Reproducible Analytical Pipelines (RAP): an introduction
Main messages
- All analysts should aim towards “RAP by default” ways of working, as part of broader Government aims.
- Iterative improvements can be made using our bronze, silver and gold standards of RAP, recognising that RAP is not an all-or-nothing exercise.
- A cultural change should be supported at all levels to support the enhanced roll-out of RAP, ensuring that analysts have the tools, time and resources needed to develop and implement the necessary skills.
UKHSA colleagues are encouraged to join our internal RAP network to seek support and share knowledge. To do so, or for any other queries related to RAP, please contact UKHSA.RAP@ukhsa.gov.uk.
This page is based upon a range of sources from across government and beyond. For a reading list, please see the sources section towards the bottom of this page.
For a more detailed description of the skills and techniques involved in RAP, please see the bronze-silver-gold framework page.
The principles of RAP
Good analysis should be reproducible, transparent, trustworthy, auditable, efficient, and high quality.
The principles of RAP draw upon best practices from the field of software engineering to achieve these aims. They avoid the pitfalls associated with more manual processes reliant on opaque “point-and-click” operations which can be inefficient, difficult to reproduce, and difficult to properly quality assure or audit.
Having a transparent and reproducible analytical pipeline allows us to show that we have done what we have said we have done. It allows our users and other analysts to follow and reproduce the process and understand the results. Good peer review and audit also rely on reproducibility, which further promotes the quality of, and trust in, our analytical outputs (trustworthiness and quality are two of the main pillars of the Code of Practice for Statistics).
Despite having clear benefits, some analysts still rely on those legacy processes which are prone to error and are difficult to reproduce. There are more than 800 accredited official statistics across Government, and many more official statistics and other analytical publications and pipelines, meaning the potential benefits that RAP can bring are huge.
The aim for UKHSA, and across Government, is to work towards “RAP by default” for all analysis. The approach UKHSA intends to take to help support this is described in our RAP implementation plan.
Issues with legacy production processes
Legacy analytical pipelines tend to look like the one presented in Figure 1. Here, data may be manually extracted from some central database, which might be done by another team, and saved on a local or network drive as a CSV file. Proprietary software such as SPSS or Excel might then be used to process that data, relying on manual “point-and-click” operations. Charts and tables might be separately produced, which are then copied and pasted into a word document. Numbers reported within the text of the report are likely to be manually updated. That document is then usually emailed around for quality assurance checks and returned for revisions. The word document might then be converted to markdown (or saved as a pdf), ready for publication.

● ● ● ● ● ● ●

Assigned task 1:
Using the RAP introduction, explain in one to three sentences why the text calls the potential benefits of RAP huge.
Assigned task 2:
Carry on the RAP introduction from its final sentence.

● ● ● ● ● ● ●

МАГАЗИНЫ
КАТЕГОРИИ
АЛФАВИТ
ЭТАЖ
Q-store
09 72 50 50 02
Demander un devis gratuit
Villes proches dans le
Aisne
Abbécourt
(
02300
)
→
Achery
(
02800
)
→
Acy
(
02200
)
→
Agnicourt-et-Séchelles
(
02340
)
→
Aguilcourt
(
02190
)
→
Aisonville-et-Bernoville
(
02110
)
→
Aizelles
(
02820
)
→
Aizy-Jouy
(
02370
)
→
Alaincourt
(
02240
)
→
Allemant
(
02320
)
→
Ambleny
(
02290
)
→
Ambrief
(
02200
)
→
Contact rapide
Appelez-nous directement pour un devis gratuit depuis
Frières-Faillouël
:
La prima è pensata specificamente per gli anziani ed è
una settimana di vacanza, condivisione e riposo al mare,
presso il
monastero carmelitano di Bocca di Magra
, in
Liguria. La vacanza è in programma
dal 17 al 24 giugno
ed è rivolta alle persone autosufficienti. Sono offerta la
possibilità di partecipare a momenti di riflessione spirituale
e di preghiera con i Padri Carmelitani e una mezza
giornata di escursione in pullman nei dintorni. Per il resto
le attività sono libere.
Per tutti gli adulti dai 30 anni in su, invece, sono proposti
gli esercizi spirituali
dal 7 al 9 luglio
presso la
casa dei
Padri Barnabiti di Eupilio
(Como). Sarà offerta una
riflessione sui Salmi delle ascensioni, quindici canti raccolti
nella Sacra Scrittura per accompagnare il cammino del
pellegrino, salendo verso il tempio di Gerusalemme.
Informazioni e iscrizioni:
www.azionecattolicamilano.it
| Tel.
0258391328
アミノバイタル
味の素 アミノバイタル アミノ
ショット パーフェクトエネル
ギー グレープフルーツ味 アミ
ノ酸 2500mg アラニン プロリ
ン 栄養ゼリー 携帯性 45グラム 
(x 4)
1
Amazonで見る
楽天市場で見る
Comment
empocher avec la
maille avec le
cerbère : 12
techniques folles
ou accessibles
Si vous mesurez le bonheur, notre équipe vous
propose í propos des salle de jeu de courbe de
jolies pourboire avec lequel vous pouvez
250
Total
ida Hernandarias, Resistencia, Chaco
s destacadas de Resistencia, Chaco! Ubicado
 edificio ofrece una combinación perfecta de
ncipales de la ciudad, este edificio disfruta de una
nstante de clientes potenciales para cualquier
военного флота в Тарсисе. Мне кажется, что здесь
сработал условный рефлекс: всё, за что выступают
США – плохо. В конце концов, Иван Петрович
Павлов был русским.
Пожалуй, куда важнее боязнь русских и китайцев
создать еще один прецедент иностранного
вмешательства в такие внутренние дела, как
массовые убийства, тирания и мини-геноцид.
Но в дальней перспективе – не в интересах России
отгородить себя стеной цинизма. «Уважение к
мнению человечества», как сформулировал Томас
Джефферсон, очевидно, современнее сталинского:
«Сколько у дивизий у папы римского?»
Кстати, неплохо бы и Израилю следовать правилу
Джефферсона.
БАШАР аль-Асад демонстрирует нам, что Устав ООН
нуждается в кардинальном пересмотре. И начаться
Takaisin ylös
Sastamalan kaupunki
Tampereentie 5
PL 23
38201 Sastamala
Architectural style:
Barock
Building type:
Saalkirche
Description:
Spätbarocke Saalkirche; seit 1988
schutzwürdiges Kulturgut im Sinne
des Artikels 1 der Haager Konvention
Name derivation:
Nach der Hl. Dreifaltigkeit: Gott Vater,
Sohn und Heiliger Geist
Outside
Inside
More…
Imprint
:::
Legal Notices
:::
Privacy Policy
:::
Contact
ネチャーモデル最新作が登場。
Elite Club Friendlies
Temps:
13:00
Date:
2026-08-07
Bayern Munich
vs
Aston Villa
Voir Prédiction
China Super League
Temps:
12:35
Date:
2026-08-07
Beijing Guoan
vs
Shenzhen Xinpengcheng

● ● ● ● ● ● ●

Expected output 1:
There are more than 800 accredited official statistics across Government. There are also many more official statistics and other analytical publications and pipelines, so RAP could improve a very large body of work.

Expected output 2:
Figure 1: Legacy processes tend to have limited quality assurance and several manual steps
There are a number of potential issues and sources of error with this kind of pipeline, such as:
- where data is manually extracted from a data store, there might not be a record of how exactly that was done, such as which filters were applied, which might be particularly problematic if the data was extracted by another team as the analyst working on the project does not know exactly how the data was prepared
- when a snapshot of the data is saved on a network drive and used for analysis, version control issues may mean outputs cannot be reproduced; there may be multiple versions of the data saved without a record of which version was actually used, and the data may be overwritten or deleted at a later date
- where data is saved on a local drive, other analysts may not be able to access it (for example, should the usual analyst go on leave, or leave the organisation)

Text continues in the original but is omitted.